The Fat Lads try to compete of course. At café Mambo the next night they cause their own brand of mayhem. James threatens to play congas and Andy discusses the South African rand. Deano from Freedom gets a round of applause for his Stephen Hawkin impression. Barman Andy comes out to interrupt a three way Stephen Hawkin singalong (it's getting like Who's Line Is It Anyway? meets Trainspotting) with a plunger held to his forehead, rubber bell-end out, doing a Dalek impression. Not to be outdone, James sticks the rubber end to his gleaming bonce. "That's just been down the toilet," screams the bartender. James spends the rest of the evening with a new nickname "head." Even TV George breaks loose - wowing a hotel after-party with a belly dancing routine learnt from an ex-girlfriend who performed at Turkish weddings and circumcision parties in Berlin. He's a dark horse, that George.
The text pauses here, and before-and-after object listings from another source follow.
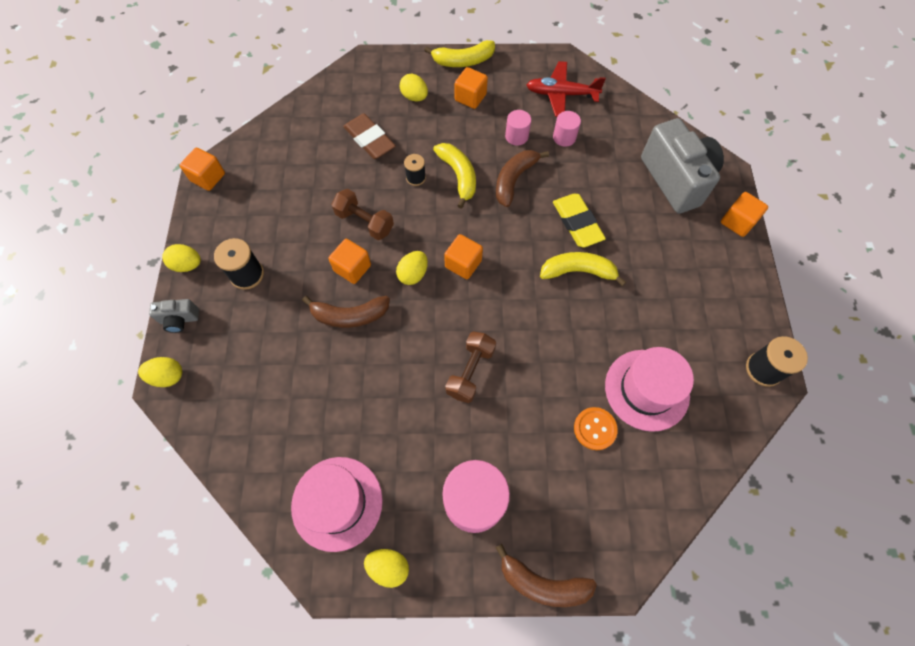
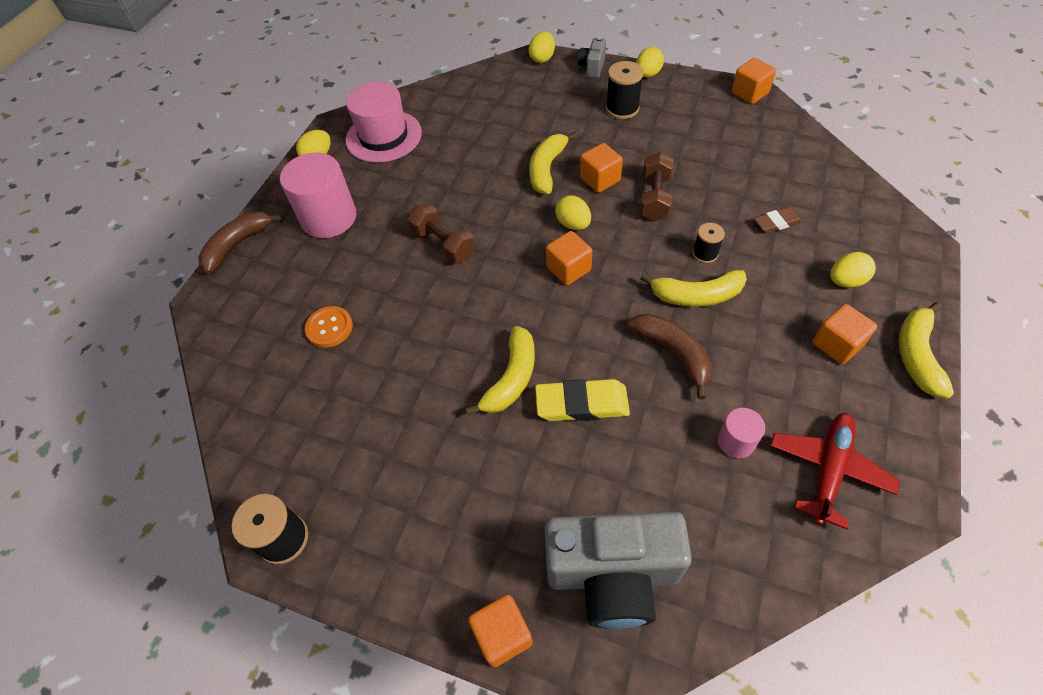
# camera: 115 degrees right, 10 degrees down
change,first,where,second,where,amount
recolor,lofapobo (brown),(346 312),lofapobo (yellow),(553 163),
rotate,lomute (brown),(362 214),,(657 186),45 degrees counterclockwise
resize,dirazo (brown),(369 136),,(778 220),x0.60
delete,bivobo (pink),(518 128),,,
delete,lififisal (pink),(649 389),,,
But their exploits, for once, are eclipsed by Sasha, and not just for this exceptional mix. Last seen at Bora Bora, by James who was wearing a crash helmet at the time. By the time Fritz's alarm call comes, Sasha still hasn't reappeared. Sasha phones at 2pm, having woken up in a ditch beside the famous beach disco. A true DJ to the last, he's lost everything except his Maharishi, combats, a couple of tapes of his set- and the Jaegermeister. We recommend that you enjoy this CD, however, in the comfort of your own home.